Elle pressa le bouton « play » de son lecteur, la chanson qu’elle avait laissée la veille résonna à nouveau dans ses écouteurs et elle grimaça. Emma Vimontiers changeait d’humeur très rapidement et ne se trouvait jamais dans un même état plus de quelques heures ; la chanson qui le soir précédent l’avait détendue n’accompagnait donc plus le rythme auquel elle vivait aujourd’hui. Elle pressa quelques fois un bouton de son appareil et trouva finalement un air qui lui convenait. Elle passa la porte en respirant l’air doux du matin cligna quelques fois des yeux pour les accoutumer au soleil. Laissant ses pieds la guider comme un pilote automatique, elle traversa la rue sans regarder et franchit les quelques coins de rue qui la séparaient de la station de métro. Sans porter grande attention où elle s’asseyait, elle prit place près d’une fenêtre. Elle éteint son lecteur et sourit de ce qu’elle s’apprêtait à faire. Elle choisit sa première victime. Trois ou quatre bancs plus loin se trouvait une jeune adolescente, ses yeux bougeaient extrêmement rapidement surveillant ses voisins et les gens en face d’elle, ce qui trahissait son manque d’assurance. Presque trop facile. Emma prit un air étonné et se mit à jeter des regards furtifs à la jeune fille, comme si elle hésitait à lui dire quelque chose. Après quelques secondes de ce petit manège, elle la fixa pendant environ quatre secondes puis finalement détourna les yeux. Pas plus d’une dizaine de secondes plus tard, la jeune fille sortit un miroir de son sac d’école et procéda frénétiquement à une inspection complète de sa personne. Gagné.

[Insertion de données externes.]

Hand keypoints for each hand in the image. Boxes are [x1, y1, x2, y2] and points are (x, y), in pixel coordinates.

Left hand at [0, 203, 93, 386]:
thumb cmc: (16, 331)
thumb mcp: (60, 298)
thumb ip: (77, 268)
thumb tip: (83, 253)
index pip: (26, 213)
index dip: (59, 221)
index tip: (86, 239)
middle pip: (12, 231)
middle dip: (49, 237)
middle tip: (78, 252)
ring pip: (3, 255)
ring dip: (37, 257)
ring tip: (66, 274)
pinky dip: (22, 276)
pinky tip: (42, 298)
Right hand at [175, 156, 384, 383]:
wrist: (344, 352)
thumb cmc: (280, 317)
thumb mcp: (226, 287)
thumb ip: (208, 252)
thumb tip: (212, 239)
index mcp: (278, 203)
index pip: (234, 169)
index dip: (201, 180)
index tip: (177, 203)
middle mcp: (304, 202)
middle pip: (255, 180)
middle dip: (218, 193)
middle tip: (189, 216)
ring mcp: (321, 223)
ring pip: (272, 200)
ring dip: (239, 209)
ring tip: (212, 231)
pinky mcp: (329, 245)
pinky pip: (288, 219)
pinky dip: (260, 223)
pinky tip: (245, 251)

Emma Vimontiers n’était pas une de ces personnes qui connaissent tout sur tout mais le peu qu’elle connaissait, elle le maîtrisait parfaitement et ce qu’elle connaissait c’était les gens du métro. En un clin d’œil, elle pouvait cerner la personnalité d’un complet étranger et avec un peu de concentration, elle réussissait à déceler les insécurités et les ambitions de chacun. Son talent ne lui avait jamais vraiment servi à grand-chose mais elle aimait bien s’adonner à des petits jeux du genre pour le cultiver. Ce jour là, elle avait fait réagir au moins cinq personnes dans un trajet de métro d’approximativement quinze minutes, pas trop mal mais définitivement pas un record. Un jour, elle avait réussi à vider un wagon au complet. Elle croyait pouvoir maîtriser qui bon lui semblait dans ces tunnels, simplement parce qu’elle avait compris l’unique trait commun à tous les étrangers du métro : aucun d’eux ne veut être différent des autres. Et jusqu’à maintenant, personne ne l’avait détrompée.